Half a million UK companies across the country are in a state of ‘significant’ financial distress, a new Red Flag Alert study reveals. Another challenging year is likely to be ahead for 2018.
493,296 businesses reported suffering from significant financial distress in the last quarter of 2017; this figure has risen by 36% since the prior year, and 10% since the previous quarter.
Several factors are likely to have contributed to this. A combination of a weakening Pound, rising inflation and interest rates, a lack of trust in the credit environment and stagnant real wage growth will have just been the start of the issues that UK companies face.
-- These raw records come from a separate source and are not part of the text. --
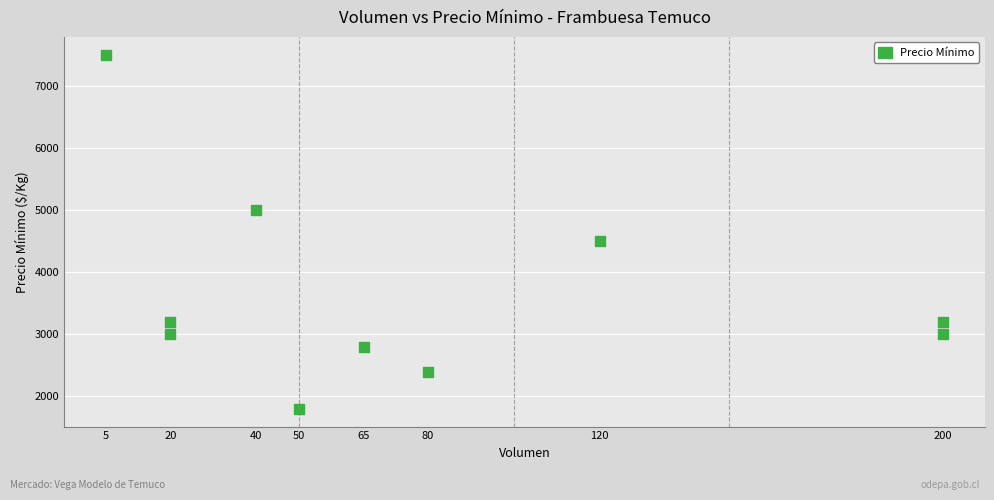

What Y value in the scatter plot is closest to 4650?

4500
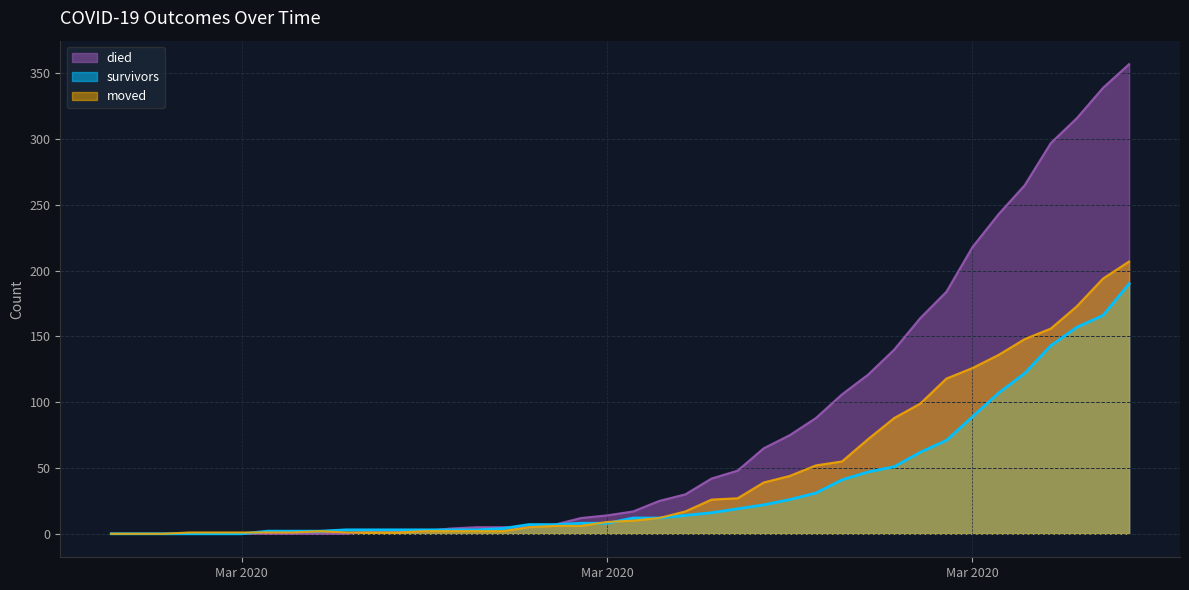

The died series shows 184 at 2020-03-30. True or false?

True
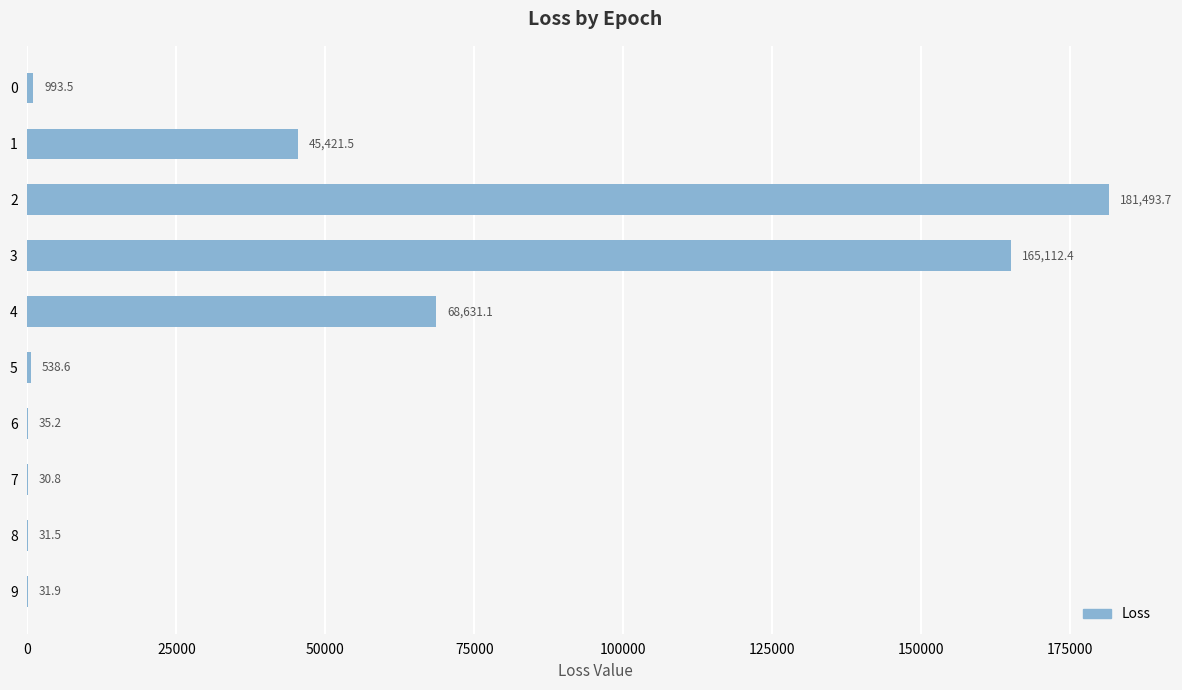

Count the number of categories in the chart.

10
Of course, the weakening Pound has been positive for those businesses with strong export books, for example, within the manufacturing sector. Not all companies have been so lucky, unfortunately.
Small businesses are likely to have felt the greatest effects of these factors, as Forbes Burton have seen; one minor downturn can easily spiral into an insolvent company.
To break down the study’s results even more;
- 258,349 UK businesses reported a year end position of negative net worth
- 154,251 showed an increase in their working capital deficit
- Every sector and region of the UK has seen a rise in companies in ‘significant’ financial stress over the past 12 months
- 121,528 companies in London suffered, making this the most affected region
- 121,095 Support Services reported financial difficulty, indicating that this industry has been affected the worst
- Real Estate and UK Construction sectors were also among the worst effected sectors
These three industries alone make up 45% of those UK businesses that are suffering from ‘significant’ financial distress.
Rick Smith, MD of Forbes Burton, commented:
“Macro-economic pressures last year have had a huge effect on the economy, and it’s clearly a concern for half a million companies across the UK.
“This new data shows that no industry has been unaffected by the raising interest rates, budgeted consumer spending and the business uncertainty that comes along with it. Finance companies are also dealing with higher risk and are less likely to approve unsecured applications.
“Unfortunately, there are no real winners under this environment, but some sectors are of course suffering more than others.
“We see here that UK support services have been put under huge strain from a lack of consumer spending, the construction industry and real estate sector also feeling the full impact of the lack of investment in new builds and overall housing market.”
Ben Westoby, Senior Client Manager at Forbes Burton, said:
“The weakening of the Pound altered exchange rates last year, and although the Sterling has recently recovered, many companies have been hit hard.
“The improvement is yet to have any effect on corporate health, and alongside political and economic uncertainty throughout the Brexit negotiations this is unlikely to recover any time soon.
“Corporate growth in the UK is expected to be continually slow throughout 2018, so business efficiency and staff engagement should be prioritised. The government are pushing for productivity this year, and small businesses owners should be following their lead.
“There are thousands of businesses that are showing significant financial distress, and the managers of these companies should be concentrating on cash reserves and cost management, long-term efficiency goals along with finding ways to stay one step ahead of the competition.
“The next year is likely to see many small businesses go under – don’t let yours be one of them.”